MultiSitePlaneWaveExcitationEngine(psi, ...)

Engine to compute quasiparticle excitations across multiple sites for uniform MPS.

PlaneWaveExcitationEngine(psi, model, ...)

Base engine to compute quasiparticle excitations for uniform MPS.


append_left_env(As, Bs, L[, Ws])

Contract all tensors in As and Bs to the left environment L.

append_right_env(As, Bs, R[, Ws])

Contract all tensors in As and Bs to the right environment R.
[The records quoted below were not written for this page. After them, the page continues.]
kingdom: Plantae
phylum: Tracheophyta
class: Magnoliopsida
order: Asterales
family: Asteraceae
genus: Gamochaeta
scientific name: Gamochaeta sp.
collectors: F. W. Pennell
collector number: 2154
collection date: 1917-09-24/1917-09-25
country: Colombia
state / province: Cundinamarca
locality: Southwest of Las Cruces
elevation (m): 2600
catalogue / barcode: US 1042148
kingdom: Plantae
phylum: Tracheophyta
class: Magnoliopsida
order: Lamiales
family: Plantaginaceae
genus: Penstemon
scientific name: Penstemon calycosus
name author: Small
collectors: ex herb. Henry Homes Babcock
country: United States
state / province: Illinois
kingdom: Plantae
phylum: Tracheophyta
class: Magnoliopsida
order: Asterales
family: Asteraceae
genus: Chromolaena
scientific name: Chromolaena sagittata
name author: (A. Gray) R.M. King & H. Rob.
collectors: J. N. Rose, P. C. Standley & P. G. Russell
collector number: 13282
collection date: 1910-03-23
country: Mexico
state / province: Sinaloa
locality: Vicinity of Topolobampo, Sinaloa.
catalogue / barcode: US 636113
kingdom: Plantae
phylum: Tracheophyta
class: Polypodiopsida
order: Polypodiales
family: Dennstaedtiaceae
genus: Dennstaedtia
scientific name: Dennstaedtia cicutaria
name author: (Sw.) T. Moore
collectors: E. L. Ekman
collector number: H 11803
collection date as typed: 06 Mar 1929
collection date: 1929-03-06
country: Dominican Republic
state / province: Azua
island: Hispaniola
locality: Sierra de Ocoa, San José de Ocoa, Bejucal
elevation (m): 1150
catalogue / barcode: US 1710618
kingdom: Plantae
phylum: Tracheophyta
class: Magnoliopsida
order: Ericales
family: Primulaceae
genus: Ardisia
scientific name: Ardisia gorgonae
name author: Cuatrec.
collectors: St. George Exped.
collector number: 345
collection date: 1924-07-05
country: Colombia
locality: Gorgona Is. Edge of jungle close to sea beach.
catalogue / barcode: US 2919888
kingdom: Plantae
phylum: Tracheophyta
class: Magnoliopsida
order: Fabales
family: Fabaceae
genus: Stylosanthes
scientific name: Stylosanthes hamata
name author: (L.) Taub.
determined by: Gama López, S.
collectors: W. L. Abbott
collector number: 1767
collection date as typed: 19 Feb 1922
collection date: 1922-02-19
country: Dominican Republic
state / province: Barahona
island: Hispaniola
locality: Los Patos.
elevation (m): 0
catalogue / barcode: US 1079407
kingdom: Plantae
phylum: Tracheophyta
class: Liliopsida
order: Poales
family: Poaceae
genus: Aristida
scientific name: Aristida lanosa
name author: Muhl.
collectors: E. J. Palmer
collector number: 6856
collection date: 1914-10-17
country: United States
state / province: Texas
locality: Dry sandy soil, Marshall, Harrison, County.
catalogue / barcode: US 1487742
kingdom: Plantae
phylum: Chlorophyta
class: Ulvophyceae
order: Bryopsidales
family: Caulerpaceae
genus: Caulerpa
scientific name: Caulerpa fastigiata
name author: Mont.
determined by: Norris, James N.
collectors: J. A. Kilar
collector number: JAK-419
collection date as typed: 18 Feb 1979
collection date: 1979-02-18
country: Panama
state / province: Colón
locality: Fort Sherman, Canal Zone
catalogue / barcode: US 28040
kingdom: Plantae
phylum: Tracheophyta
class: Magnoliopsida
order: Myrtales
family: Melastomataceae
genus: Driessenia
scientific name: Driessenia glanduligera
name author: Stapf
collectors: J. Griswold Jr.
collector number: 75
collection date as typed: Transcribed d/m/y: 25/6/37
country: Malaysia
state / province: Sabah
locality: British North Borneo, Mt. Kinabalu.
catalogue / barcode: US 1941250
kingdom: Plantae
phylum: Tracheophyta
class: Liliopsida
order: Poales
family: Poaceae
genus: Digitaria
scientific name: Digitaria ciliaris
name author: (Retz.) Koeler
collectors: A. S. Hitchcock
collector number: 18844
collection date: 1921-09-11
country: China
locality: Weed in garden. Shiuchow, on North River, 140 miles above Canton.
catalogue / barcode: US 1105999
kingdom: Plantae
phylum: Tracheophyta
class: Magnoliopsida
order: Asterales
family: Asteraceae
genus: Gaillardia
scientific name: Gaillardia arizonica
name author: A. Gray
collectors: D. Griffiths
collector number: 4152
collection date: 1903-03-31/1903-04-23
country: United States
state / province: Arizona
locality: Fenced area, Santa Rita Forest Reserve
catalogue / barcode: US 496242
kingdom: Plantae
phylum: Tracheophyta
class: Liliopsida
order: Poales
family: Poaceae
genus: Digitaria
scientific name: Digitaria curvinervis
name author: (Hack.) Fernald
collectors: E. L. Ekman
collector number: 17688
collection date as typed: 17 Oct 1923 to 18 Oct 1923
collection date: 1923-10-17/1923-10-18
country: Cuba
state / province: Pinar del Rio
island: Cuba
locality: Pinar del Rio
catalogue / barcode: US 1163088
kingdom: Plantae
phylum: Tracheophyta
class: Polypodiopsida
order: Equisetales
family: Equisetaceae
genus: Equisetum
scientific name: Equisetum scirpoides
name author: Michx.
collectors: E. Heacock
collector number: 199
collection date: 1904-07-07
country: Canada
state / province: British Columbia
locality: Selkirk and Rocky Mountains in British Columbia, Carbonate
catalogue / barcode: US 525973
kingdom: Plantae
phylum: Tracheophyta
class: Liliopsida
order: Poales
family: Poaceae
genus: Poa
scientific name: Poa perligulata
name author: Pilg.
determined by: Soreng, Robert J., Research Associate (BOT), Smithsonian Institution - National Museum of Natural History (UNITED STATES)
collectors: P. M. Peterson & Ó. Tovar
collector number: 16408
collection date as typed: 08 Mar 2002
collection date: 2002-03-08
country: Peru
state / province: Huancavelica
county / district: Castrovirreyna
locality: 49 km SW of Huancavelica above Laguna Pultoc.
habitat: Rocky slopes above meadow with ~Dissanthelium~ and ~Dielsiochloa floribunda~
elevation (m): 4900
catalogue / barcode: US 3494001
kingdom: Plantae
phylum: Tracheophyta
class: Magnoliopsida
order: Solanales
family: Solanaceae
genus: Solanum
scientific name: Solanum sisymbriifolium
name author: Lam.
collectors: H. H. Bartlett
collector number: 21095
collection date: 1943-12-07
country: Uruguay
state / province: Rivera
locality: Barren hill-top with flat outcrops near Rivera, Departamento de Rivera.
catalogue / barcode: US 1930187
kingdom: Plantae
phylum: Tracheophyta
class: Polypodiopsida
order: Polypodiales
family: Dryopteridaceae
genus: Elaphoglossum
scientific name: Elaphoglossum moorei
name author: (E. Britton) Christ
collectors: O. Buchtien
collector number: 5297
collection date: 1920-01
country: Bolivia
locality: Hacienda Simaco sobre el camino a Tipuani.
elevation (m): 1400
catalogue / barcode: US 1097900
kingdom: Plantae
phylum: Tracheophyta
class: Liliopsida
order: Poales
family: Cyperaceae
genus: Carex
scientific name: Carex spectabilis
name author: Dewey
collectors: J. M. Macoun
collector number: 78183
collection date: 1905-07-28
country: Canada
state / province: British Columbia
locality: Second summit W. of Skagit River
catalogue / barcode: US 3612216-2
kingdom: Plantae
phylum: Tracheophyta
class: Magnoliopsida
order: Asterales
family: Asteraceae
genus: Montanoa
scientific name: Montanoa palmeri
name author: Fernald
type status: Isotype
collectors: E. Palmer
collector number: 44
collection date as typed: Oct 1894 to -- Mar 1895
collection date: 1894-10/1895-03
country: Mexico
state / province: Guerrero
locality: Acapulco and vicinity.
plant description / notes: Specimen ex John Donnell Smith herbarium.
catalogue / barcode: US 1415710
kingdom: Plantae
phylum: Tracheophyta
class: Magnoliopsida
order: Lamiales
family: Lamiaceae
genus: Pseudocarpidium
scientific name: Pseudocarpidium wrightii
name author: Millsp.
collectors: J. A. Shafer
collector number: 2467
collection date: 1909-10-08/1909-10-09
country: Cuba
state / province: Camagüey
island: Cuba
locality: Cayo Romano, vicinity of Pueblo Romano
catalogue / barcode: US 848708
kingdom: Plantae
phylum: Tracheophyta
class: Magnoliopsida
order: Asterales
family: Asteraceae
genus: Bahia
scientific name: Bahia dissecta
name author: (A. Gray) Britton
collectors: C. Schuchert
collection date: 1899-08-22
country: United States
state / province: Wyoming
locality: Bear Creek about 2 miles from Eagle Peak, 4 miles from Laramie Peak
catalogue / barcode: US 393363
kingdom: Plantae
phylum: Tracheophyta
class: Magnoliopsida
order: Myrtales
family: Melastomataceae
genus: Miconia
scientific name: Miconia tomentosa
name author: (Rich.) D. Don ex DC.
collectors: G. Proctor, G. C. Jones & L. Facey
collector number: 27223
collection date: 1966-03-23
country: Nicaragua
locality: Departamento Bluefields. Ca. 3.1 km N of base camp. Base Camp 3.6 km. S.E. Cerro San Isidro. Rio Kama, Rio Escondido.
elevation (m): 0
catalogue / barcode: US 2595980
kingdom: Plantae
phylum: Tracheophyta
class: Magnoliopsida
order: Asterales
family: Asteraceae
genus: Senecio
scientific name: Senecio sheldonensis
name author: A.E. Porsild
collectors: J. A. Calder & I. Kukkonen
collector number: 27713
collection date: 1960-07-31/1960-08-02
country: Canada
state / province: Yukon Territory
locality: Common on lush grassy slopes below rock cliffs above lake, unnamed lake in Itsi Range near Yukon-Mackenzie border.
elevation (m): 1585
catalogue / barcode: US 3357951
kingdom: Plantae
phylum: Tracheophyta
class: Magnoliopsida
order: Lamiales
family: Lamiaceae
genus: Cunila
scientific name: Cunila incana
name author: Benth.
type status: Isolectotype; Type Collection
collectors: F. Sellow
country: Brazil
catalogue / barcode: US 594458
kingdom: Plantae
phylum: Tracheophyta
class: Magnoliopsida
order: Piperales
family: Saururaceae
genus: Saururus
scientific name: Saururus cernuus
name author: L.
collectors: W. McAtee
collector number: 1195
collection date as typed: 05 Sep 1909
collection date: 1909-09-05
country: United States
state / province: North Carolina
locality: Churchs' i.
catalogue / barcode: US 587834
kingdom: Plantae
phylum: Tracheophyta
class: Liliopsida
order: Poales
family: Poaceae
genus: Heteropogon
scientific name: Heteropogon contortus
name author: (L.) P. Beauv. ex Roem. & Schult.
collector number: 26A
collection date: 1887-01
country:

construct_orthogonal(M[, left])

find (left) orthogonal complement of tensor M

Module description

Plane wave excitations ansatz

The quasiparticle ansatz, utilizing plane wave states, offers a powerful approach for computing low-energy excitations. For finite systems, we could employ DMRG with different charge sectors to find these states. For infinite systems, an efficient algorithm was introduced in [haegeman2012]. By working directly in the tangent space of a uniform MPS [vanderstraeten2019], we can use translational invariance to specify momentum.

The plane wave excitation finds excitation of a UniformMPS. By summing over all states, where one tensor is replaced with an excited tensor B, we get a state with a fixed momentum MomentumMPS. The tensors B are decomposed into -B- = -V-X-, where V is the orthogonal complement of the usual A-tensors of the uniform MPS, and X contains the variational parameters. The algorithm constructs an effective Hamiltonian for X and finds the low-energy states using an iterative eigensolver. Since we don’t sweep as e.g. in DMRG, more Lanczos steps may be required. Increase those until the energy is converged!

Additionally, we can specify X to be in a given charge sector.

The PlaneWaveExcitationEngine optimizes the X for each tensor in the unit cell. The ansatz can be extended to include excitations that span several sites. This is implemented in MultiSitePlaneWaveExcitationEngine. Note that with the current implementation, the numerical costs scale exponentially with the number of exciting sites.